**Exercise input:**
+ + +
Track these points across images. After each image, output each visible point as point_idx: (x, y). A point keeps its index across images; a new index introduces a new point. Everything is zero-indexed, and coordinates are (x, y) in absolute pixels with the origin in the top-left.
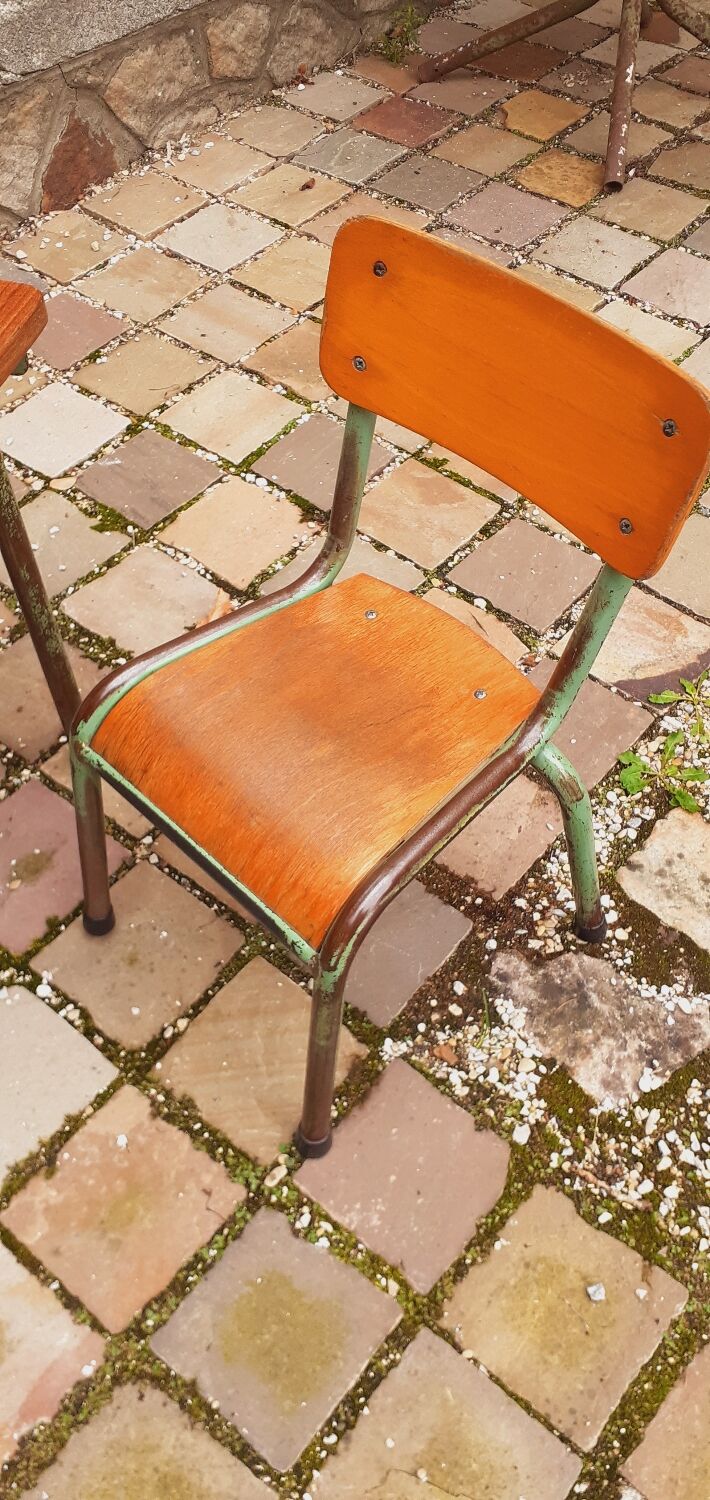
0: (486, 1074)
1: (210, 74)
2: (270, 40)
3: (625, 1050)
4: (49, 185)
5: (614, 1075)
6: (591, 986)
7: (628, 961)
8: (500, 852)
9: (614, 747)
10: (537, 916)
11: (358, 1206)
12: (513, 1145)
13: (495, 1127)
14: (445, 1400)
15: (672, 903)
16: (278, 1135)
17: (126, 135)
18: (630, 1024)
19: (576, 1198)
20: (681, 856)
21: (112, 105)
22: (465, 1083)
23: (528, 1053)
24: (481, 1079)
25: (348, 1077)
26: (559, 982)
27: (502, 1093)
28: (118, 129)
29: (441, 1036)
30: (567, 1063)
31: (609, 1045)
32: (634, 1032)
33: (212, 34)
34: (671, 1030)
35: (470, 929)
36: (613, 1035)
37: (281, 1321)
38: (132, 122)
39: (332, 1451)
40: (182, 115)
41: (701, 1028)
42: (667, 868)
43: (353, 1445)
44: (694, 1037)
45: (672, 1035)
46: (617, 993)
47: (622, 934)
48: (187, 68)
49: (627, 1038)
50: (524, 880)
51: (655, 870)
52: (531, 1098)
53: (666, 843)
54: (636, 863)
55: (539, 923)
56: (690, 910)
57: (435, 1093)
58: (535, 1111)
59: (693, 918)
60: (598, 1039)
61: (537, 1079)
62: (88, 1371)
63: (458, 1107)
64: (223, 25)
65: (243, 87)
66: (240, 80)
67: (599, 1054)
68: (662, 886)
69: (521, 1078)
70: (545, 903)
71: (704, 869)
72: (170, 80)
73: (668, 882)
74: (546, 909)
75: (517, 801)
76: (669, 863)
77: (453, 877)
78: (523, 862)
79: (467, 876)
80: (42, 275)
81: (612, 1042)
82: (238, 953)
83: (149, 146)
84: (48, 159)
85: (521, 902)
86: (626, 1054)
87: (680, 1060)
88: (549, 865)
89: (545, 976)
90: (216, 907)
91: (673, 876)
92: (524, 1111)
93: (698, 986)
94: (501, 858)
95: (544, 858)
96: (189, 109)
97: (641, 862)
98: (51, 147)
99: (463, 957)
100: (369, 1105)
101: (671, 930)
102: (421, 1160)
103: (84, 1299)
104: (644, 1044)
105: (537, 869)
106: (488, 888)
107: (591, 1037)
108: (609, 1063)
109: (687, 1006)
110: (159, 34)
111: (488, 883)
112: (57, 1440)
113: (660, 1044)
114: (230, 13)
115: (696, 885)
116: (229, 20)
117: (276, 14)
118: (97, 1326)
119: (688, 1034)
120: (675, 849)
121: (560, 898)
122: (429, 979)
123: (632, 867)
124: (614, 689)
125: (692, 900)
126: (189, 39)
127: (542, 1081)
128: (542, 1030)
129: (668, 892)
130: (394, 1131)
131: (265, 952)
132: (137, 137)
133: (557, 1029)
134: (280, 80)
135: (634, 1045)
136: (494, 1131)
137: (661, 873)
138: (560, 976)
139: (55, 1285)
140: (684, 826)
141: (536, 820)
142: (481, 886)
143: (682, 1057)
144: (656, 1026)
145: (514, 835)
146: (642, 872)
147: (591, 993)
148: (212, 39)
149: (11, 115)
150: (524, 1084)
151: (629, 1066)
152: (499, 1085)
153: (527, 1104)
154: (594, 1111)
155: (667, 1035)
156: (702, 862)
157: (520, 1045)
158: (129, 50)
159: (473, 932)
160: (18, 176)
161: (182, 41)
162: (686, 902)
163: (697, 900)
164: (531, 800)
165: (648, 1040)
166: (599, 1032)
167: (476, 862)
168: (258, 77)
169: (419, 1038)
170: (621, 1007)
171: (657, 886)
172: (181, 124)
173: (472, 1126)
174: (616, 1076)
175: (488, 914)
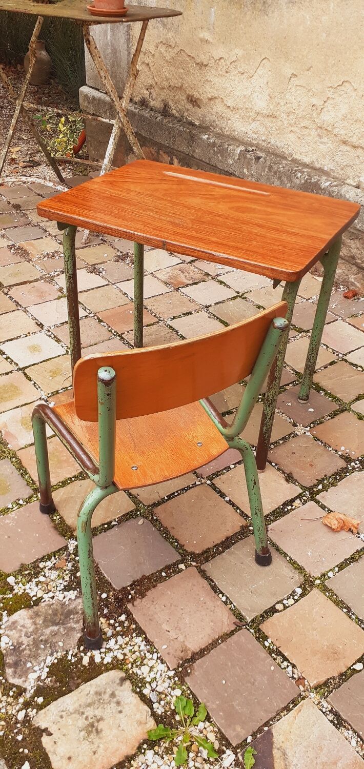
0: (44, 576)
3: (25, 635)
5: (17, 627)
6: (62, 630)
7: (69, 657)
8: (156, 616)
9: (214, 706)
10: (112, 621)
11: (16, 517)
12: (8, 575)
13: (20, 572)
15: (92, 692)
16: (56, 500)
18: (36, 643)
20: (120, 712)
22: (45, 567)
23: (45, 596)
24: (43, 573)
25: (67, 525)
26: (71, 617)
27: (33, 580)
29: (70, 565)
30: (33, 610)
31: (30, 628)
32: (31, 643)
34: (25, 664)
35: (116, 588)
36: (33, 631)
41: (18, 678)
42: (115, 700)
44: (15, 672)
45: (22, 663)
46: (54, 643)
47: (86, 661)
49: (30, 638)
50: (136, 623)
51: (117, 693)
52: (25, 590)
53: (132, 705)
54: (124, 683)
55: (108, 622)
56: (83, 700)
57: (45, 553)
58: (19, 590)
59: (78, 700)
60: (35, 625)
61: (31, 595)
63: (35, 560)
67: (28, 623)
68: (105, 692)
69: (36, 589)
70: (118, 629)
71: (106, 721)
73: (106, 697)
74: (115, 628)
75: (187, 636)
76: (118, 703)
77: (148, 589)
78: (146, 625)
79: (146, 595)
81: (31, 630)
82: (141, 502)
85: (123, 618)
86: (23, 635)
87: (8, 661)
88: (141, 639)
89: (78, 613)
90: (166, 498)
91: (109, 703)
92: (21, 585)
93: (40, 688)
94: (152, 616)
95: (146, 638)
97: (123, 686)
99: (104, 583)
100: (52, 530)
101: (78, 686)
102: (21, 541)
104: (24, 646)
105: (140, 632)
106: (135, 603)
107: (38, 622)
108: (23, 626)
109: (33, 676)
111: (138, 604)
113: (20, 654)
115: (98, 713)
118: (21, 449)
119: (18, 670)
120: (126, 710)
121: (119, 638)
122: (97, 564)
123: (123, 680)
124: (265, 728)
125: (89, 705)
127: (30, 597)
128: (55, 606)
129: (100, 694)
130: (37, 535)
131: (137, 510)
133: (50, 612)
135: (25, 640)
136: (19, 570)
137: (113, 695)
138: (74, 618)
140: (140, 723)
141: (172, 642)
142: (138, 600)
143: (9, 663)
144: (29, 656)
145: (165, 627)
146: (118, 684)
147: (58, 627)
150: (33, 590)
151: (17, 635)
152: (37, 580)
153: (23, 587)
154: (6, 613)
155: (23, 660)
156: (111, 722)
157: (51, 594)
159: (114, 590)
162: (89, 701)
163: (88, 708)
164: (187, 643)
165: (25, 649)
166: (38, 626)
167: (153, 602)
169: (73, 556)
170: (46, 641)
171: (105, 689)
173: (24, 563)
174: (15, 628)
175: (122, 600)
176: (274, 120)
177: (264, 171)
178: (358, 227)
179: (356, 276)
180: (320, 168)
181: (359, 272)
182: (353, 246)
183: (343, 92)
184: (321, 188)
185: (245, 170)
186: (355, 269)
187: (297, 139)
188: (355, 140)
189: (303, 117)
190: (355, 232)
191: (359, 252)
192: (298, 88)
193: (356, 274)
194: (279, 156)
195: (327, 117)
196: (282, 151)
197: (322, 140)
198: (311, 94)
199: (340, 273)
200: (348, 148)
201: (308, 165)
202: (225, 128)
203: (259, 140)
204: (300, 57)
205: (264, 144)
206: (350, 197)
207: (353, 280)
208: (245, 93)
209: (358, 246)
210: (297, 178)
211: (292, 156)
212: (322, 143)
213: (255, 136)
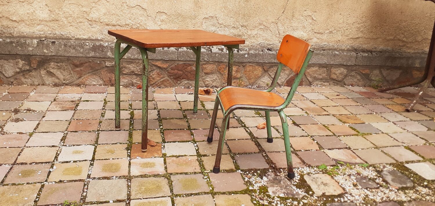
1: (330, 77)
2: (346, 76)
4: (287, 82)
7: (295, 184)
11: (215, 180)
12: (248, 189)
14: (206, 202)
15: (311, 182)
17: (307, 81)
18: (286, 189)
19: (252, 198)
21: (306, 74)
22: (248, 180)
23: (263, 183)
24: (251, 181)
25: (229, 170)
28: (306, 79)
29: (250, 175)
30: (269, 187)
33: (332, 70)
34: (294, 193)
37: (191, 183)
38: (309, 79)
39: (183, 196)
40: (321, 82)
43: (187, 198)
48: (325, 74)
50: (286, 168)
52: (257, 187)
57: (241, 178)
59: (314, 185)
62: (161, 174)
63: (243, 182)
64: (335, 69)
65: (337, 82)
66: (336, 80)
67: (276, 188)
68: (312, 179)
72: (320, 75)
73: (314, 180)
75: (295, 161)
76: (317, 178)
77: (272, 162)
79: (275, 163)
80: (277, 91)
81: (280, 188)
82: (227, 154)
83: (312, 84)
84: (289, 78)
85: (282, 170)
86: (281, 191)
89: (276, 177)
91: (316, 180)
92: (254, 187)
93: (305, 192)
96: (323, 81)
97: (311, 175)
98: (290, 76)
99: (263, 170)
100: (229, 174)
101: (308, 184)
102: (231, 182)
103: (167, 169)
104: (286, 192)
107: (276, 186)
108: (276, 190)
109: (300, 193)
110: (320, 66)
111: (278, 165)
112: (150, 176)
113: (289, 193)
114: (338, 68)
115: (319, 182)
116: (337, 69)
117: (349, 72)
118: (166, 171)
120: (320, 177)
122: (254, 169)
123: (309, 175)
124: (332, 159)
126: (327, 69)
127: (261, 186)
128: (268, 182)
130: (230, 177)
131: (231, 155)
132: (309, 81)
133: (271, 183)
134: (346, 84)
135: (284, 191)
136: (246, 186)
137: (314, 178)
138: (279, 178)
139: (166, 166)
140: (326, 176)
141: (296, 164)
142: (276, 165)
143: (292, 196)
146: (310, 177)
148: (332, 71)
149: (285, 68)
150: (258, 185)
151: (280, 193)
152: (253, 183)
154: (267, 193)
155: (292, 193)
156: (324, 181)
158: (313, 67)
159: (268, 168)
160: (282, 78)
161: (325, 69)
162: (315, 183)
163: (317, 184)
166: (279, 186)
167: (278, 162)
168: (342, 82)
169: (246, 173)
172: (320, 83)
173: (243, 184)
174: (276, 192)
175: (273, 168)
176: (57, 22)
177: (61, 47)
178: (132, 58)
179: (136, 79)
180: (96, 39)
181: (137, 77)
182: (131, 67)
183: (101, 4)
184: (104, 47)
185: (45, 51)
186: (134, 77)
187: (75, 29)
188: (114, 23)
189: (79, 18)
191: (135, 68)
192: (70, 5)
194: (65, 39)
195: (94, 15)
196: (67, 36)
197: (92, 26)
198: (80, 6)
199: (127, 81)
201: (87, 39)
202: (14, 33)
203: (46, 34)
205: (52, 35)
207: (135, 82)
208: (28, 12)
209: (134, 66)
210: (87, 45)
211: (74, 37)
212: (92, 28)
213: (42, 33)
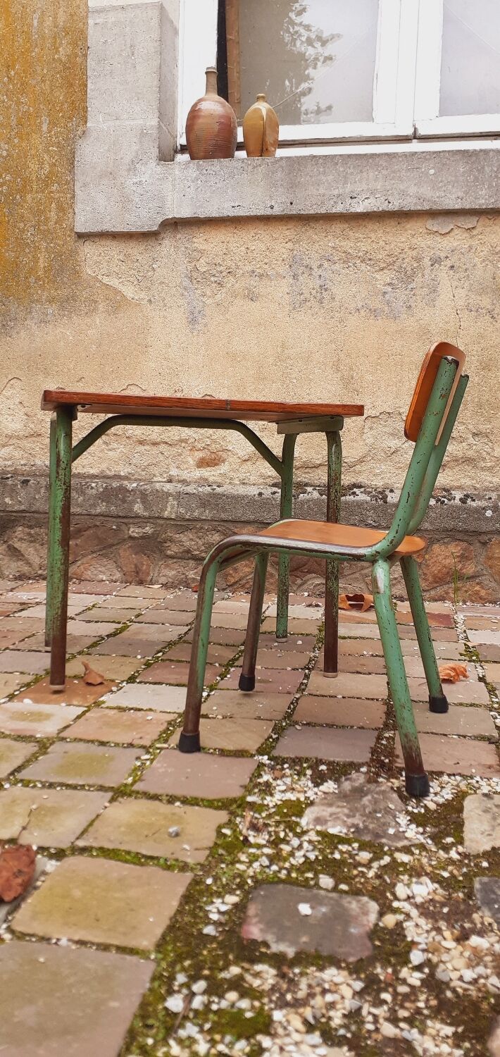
+ + +
**Exercise description:** Using the data above, transcribe the lines that run from the line with "17: (126, 135)" to the line with "48: (187, 68)", both ends kept, and output nothing else.

**Response below:**
17: (126, 135)
18: (630, 1024)
19: (576, 1198)
20: (681, 856)
21: (112, 105)
22: (465, 1083)
23: (528, 1053)
24: (481, 1079)
25: (348, 1077)
26: (559, 982)
27: (502, 1093)
28: (118, 129)
29: (441, 1036)
30: (567, 1063)
31: (609, 1045)
32: (634, 1032)
33: (212, 34)
34: (671, 1030)
35: (470, 929)
36: (613, 1035)
37: (281, 1321)
38: (132, 122)
39: (332, 1451)
40: (182, 115)
41: (701, 1028)
42: (667, 868)
43: (353, 1445)
44: (694, 1037)
45: (672, 1035)
46: (617, 993)
47: (622, 934)
48: (187, 68)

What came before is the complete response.